### PARTS OF THE EXERCISE
1/ Copy out the passage on the Sunny prayer walks starting at "The Harvest is Plentiful?" and ending at "to 10 days.", swapping every "prayer walking teams" for "prayer walk groups".
2/ Summarize the account of the Sunny prayer walks in two sentences.
___ PAGE
All of these modes of transportation have been used by John* and the prayer walking teams he led as part of taking the gospel to the Sunny.
Numbering more than 100,000, the Sunny are subsistence farmers. Traditionally, they hold a mixture of Buddhist and animist beliefs.

As of 2012, there were no churches amongst the Sunny and less than 10 Sunny Christians.

That’s when the prayer walks began.

The Harvest is Plentiful?

John had been in the area for a few years by that point, learning about the Sunny culture while working with a business. The idea of using prayer walking teams stemmed from reading Luke 10:2, where Jesus says, ‘The harvest is plentiful, but the workers are few. Ask the Lord of the harvest, therefore, to send out workers into his harvest field.’ John knew that other Christians, from all around the world, needed to be involved if they were to experience spiritual breakthrough. Workers of all kinds and durations, including short-term prayer teams, were needed.

Between 2012-2016, more than 45 prayer walking teams visited John in Southeast Asia and prayed among more than 200 Sunny villages. Most of the teams came from the US, but groups from Singapore, Australia, Thailand, and other parts of the world came as well. The trips lasted from three to 10 days.
______
___ DATASET CONTENT
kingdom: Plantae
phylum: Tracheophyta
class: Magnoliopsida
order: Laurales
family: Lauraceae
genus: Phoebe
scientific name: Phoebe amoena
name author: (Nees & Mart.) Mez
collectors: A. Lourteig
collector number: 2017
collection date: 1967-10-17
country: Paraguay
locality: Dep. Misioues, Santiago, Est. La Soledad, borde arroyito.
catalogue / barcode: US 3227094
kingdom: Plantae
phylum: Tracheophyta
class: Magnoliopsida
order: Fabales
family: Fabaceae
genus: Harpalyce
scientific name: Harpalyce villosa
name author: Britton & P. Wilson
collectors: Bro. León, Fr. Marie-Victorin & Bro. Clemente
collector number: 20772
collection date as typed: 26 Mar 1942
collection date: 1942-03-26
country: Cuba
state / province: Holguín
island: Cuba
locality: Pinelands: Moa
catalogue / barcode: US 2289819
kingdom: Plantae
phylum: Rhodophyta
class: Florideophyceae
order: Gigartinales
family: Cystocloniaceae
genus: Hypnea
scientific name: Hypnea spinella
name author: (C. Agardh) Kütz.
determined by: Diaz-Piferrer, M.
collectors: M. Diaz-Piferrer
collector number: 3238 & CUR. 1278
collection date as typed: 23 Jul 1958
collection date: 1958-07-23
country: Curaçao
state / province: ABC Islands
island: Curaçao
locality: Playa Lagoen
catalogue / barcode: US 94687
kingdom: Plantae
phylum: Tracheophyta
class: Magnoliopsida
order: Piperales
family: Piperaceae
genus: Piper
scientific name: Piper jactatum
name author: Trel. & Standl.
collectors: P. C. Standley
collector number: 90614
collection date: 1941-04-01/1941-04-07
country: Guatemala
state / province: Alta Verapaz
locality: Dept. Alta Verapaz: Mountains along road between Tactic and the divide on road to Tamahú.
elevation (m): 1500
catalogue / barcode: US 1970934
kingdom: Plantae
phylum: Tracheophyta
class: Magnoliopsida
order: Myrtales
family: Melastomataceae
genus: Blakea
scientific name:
______
### ANSWERS TO THE EXERCISE
1/
The Harvest is Plentiful?

John had been in the area for a few years by that point, learning about the Sunny culture while working with a business. The idea of using prayer walk groups stemmed from reading Luke 10:2, where Jesus says, ‘The harvest is plentiful, but the workers are few. Ask the Lord of the harvest, therefore, to send out workers into his harvest field.’ John knew that other Christians, from all around the world, needed to be involved if they were to experience spiritual breakthrough. Workers of all kinds and durations, including short-term prayer teams, were needed.

Between 2012-2016, more than 45 prayer walk groups visited John in Southeast Asia and prayed among more than 200 Sunny villages. Most of the teams came from the US, but groups from Singapore, Australia, Thailand, and other parts of the world came as well. The trips lasted from three to 10 days.

2/ The Sunny, who number more than 100,000, are subsistence farmers with traditionally mixed Buddhist and animist beliefs, and as of 2012 they had no churches and fewer than 10 Christians, which is when the prayer walks began. With the idea drawn from Luke 10:2, more than 45 prayer walking teams visited John in Southeast Asia between 2012 and 2016, mostly from the US, and prayed among more than 200 Sunny villages on trips lasting three to 10 days.